- _Task prompt_: Write out every entry exactly as given, but omit the pictures.

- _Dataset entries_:
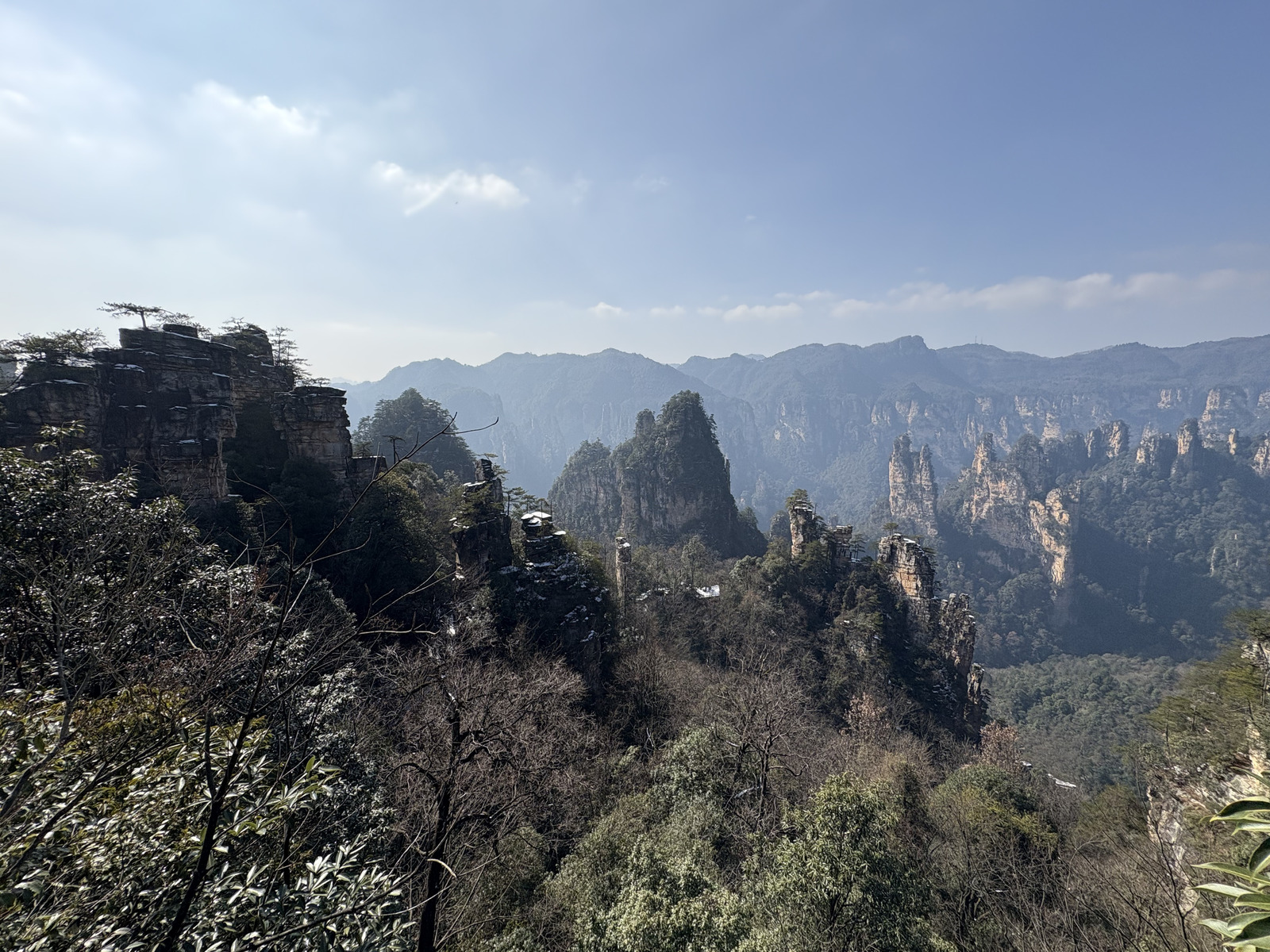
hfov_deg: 102.1
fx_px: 514
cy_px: 476
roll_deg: -0.3
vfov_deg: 85.7
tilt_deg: -8.4
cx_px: 635
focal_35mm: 14
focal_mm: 2.22
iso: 50
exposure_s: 1/2208
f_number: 2.2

- _Result_:
hfov_deg: 102.1
fx_px: 514
cy_px: 476
roll_deg: -0.3
vfov_deg: 85.7
tilt_deg: -8.4
cx_px: 635
focal_35mm: 14
focal_mm: 2.22
iso: 50
exposure_s: 1/2208
f_number: 2.2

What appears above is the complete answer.